The book does delve in a fair amount of detail into the creative process that goes behind creating a game. Especially, the philosophical, moral, artistic, cultural and aesthetic process that goes behind it. It does not dwell that much into the technical or political (e.g., the discrimination and derision faced by female game designers/ coders/ gamers) aspects of this world and for that I will deduct 0.5 stars from the rating, simply because these are important conversations around the whole gaming world and culture that needed to be included in a book like this. 

2. At a deeper level, this is a book about human beings. Especially, young human beings, who are forming their identities, getting a grip on their ideals and learning to navigate the adult world. Sadie and Sam re-connect when they are 20 years old and college Sophomores in Boston. They build a game, which earns them a ton of money and fame. However, what they struggle to navigate are the emotional aspects of "adulting", if you will. 

Sam, an orphaned, semi-disabled/ differently abled, young man, is full of complexes and insecurities. He is half Korean-half Jewish and somewhere there is massive angst stemming from not belonging to either of the two worlds. He is inexpressive, emotionally stunted and, often, very, very selfish. I am not sure if I fully liked him. I am not sure if I (as a reader) am supposed to like him. His reticence, pettiness, inability to clearly communicate anything just grated on my nerves. Maybe it was supposed to!

Sadie, raised in a wealth Beverly Hills Jewish family, also has issues of her own. She is not assertive at all, she struggles with setting boundaries and is a weird people pleaser. As in, she wants to please the a$$holes in her life! Through the course of this book, which spans 20 years since they first meet, there are multiple times when Sadie is upset about something Sam has inadvertently done but she prefers to seethe rather than share her feelings with him. 

So, as you can probably tell, there comes a point when the best friends fall out. And this whole process of how they got to this point is so beautifully crafted in this book that it took my breath away! A lot of friendships, probably, die like this or, at any rate, develop large rifts/ cracks in them! 

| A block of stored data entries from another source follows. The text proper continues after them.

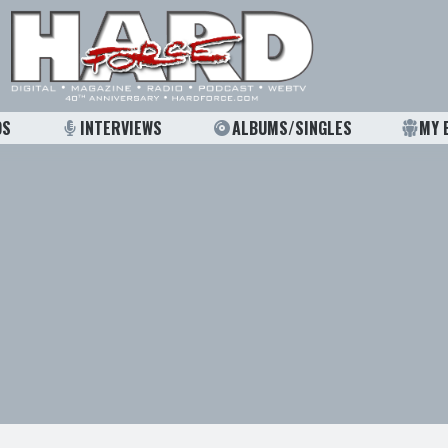
OS
INTERVIEWS
ALBUMS/SINGLES
MY 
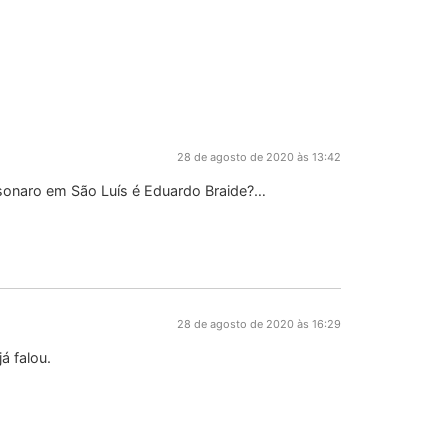
28 de agosto de 2020 às 13:42
sonaro em São Luís é Eduardo Braide?…
28 de agosto de 2020 às 16:29
á falou.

3. The writing is beautiful and there are several places in the book where you'd want to stop and think and ruminate. 

4. Oh and there are some really lovely supporting characters in this book. Marx, Sam's roommate and future business partner, was my favourite! Sam's grandparents, Sadie's grandma and their colleagues Simon and Ant were also lovely. 

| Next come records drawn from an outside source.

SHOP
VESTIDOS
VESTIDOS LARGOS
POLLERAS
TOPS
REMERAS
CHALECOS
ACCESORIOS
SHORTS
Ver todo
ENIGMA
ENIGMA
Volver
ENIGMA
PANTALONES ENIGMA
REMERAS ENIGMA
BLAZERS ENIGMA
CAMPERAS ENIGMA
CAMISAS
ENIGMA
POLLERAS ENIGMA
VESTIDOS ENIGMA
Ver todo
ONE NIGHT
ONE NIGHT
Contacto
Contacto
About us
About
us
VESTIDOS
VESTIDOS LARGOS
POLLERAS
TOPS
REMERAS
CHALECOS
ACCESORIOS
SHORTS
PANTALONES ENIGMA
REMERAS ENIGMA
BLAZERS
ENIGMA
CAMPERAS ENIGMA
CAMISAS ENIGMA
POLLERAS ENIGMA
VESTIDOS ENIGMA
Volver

5. This is a (kind of) coming-of-age book. It is about handling success and failure and toxic relationships, setting boundaries, dealing with grief and disability and all of that. It is messy and it is life and the book brings out all of this really beautifully! 


Things I Didn't Like: 

1. As mentioned above, I felt that it was a bit of a cop out that the author did not get into the discrimination and derision faced by female game designers/ coders at all! Especially, when, in this book, Sadie was the one conceptualising, coding and designing the games.